Exercise requirements »
[1] According to the text on Samsung setup wizard artifacts, which table in swlpdb.db records when the user agrees to the EULA?
[2] Continue the text on Samsung setup wizard artifacts from where it stops.

Given text »
The Samsung, as expected, looked a little different. Samsung phones have their own setup application: com.sec.android.app.SecSetupWizard. This wizard and the Google wizard work together to facilitate the setup process. In appops.xml on Samsung phones the XML tag com.sec.android.SecSetupWizard can be used in much the same way as the Google wizard tag by finding the earliest chronological timestamp. Again, this is an approximate time of wipe. See Figure 14.
Figure . com.sec.android.app.SecSetupWizard in Samsung appops.xml.
Do note that the timestamp will not be accurate in a situation such as scenario 3.
The next file is a Samsung exclusive. swlpdb.db is a database that tracks when a user agrees to the EULA for the device. It can be found in /data/data/com.sec.android.app.setupwizardlegalprovider/databases. The good news about this file is that it is available in a Cellebrite Advanced Logical extraction as well as a full file system. The table of interest is db_agreement, which tracks when the user agrees to the EULA. The times are stored in UTC. See Figure 15.

Dataset entries »
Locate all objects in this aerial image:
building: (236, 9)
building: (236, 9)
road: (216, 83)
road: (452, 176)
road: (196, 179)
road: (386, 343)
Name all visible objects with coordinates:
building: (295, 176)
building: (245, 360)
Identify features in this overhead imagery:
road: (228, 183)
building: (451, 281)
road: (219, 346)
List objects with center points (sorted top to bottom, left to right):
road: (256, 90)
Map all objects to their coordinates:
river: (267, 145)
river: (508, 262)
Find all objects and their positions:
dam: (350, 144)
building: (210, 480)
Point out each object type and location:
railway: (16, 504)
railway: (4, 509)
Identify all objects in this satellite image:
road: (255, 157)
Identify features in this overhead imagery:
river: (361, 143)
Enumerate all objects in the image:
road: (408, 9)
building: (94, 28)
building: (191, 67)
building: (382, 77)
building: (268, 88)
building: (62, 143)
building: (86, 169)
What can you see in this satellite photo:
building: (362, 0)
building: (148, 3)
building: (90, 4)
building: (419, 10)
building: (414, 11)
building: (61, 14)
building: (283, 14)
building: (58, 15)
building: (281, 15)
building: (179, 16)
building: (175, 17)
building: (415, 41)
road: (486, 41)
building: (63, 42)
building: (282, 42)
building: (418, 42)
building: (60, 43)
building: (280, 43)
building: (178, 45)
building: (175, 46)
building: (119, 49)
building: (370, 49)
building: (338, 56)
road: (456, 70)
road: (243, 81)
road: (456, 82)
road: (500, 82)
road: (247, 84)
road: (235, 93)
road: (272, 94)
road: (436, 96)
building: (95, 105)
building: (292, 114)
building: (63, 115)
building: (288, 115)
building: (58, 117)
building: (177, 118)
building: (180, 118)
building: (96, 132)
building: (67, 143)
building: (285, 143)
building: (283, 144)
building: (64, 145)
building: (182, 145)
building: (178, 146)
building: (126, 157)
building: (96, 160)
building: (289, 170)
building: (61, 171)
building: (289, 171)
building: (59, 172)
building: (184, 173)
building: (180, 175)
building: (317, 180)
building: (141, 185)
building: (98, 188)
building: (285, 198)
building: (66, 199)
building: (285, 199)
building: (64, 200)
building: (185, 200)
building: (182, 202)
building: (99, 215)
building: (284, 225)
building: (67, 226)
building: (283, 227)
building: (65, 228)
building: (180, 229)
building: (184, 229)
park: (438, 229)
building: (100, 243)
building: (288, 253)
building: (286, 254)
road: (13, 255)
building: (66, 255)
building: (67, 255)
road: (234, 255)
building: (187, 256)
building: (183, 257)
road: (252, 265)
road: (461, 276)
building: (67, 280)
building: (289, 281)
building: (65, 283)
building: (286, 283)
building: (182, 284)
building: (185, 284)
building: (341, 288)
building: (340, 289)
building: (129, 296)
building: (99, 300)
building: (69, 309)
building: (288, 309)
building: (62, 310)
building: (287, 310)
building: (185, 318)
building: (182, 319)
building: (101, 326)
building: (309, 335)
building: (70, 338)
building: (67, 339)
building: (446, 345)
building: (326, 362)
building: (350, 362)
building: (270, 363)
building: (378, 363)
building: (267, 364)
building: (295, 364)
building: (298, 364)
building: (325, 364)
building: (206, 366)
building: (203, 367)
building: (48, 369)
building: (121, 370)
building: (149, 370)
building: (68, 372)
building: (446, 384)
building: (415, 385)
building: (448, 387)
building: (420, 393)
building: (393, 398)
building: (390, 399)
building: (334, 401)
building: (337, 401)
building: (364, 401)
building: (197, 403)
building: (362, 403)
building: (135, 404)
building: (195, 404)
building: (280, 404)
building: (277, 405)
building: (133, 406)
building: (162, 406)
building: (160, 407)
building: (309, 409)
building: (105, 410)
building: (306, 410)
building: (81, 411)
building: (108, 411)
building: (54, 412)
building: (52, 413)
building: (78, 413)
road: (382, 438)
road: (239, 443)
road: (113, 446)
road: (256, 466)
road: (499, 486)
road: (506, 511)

Outputs »
[1] The db_agreement table.

[2]
Figure . db_agreement.
After the wipe, the Samsung phone rebooted and the phone displayed the welcome screen, which was followed by the EULA screen. While this time was accurate when the EULA was agreed to contemporaneous to the wipe, it would not be accurate during scenario where there was a delay between wipe and initial setup, such as scenario 3. As an example, the timestamp seen in Figure 14 is approximately 8 minutes after I wiped the Samsung because I purposely waited to do so.
The next file is also a Samsung exclusive: history. It can be found in the /efs/recovery/ directory path, and, while it is extension-less, it can be read by any text editor/reader. This file is available in a full file system extraction only. Not only does it contain an approximate time of wipe, but it also contains a history of wipes. I wiped the Samsung phone three (3) different times during this research (last one being on 2021-08-15 at 16:34 UTC -0400) and found references to all three in this file. Additionally, the historical wipe data is persistent across upgrades. After I upgraded the phone from Android 10 to 11, history retained data about the previous wipes in Android 10.
See Figures 16, 17, and 18. While only three are shown here, be aware there may be more '--wipe_data' timestamps in this file.
Figure . history (1st wipe).
Figure . history (2nd wipe).
Figure . history (3rd wipe).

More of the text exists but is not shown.